Detecting train driveshaft damages using accelerometer signals and Differential Convolutional Neural Networks
This addresses railway maintenance to prevent costly failures and safety risks, but it is incremental as it applies existing CNN methods to a specific domain problem.
The paper tackled detecting train driveshaft damages by developing a condition monitoring system using 2D-CNNs on time-frequency representations of vibration signals, achieving AUC scores of 0.93, 0.86, and 0.75 across three wheelset assemblies and outperforming other methods.
Railway axle maintenance is critical to avoid catastrophic failures. Nowadays, condition monitoring techniques are becoming more prominent in the industry to prevent enormous costs and damage to human lives.
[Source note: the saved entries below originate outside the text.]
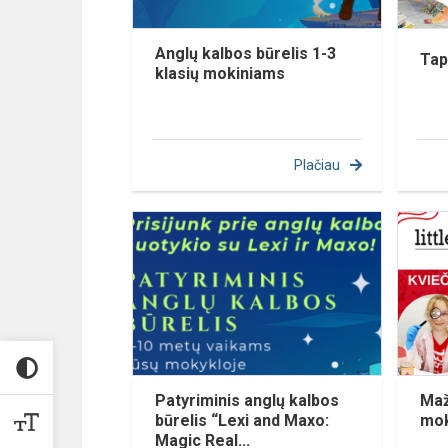
Anglų kalbos būrelis 1-3
Tap
klasių mokiniams
Plačiau
Patyriminis anglų kalbos
Maž
būrelis “Lexi and Maxo:
mok
Magic Real...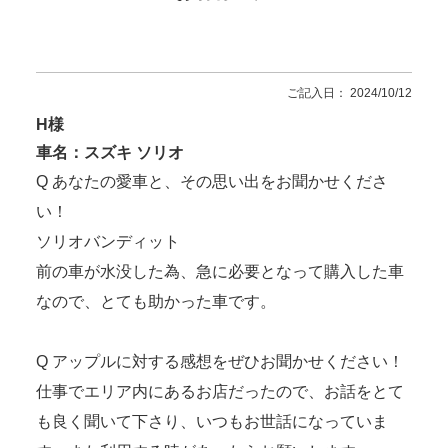
ご記入日： 2024/10/12
H様
車名：スズキ ソリオ
Q あなたの愛車と、その思い出をお聞かせくださ
い！
ソリオバンディット
前の車が水没した為、急に必要となって購入した車
なので、とても助かった車です。
Q アップルに対する感想をぜひお聞かせください！
仕事でエリア内にあるお店だったので、お話をとて
も良く聞いて下さり、いつもお世話になっていま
This paper proposes the development of a railway axle condition monitoring system based on advanced 2D-Convolutional Neural Network (CNN) architectures applied to time-frequency representations of vibration signals. For this purpose, several preprocessing steps and different types of Deep Learning (DL) and Machine Learning (ML) architectures are discussed to design an accurate classification system. The resultant system converts the railway axle vibration signals into time-frequency domain representations, i.e., spectrograms, and, thus, trains a two-dimensional CNN to classify them depending on their cracks. The results showed that the proposed approach outperforms several alternative methods tested. The CNN architecture has been tested in 3 different wheelset assemblies, achieving AUC scores of 0.93, 0.86, and 0.75 outperforming any other architecture and showing a high level of reliability when classifying 4 different levels of defects.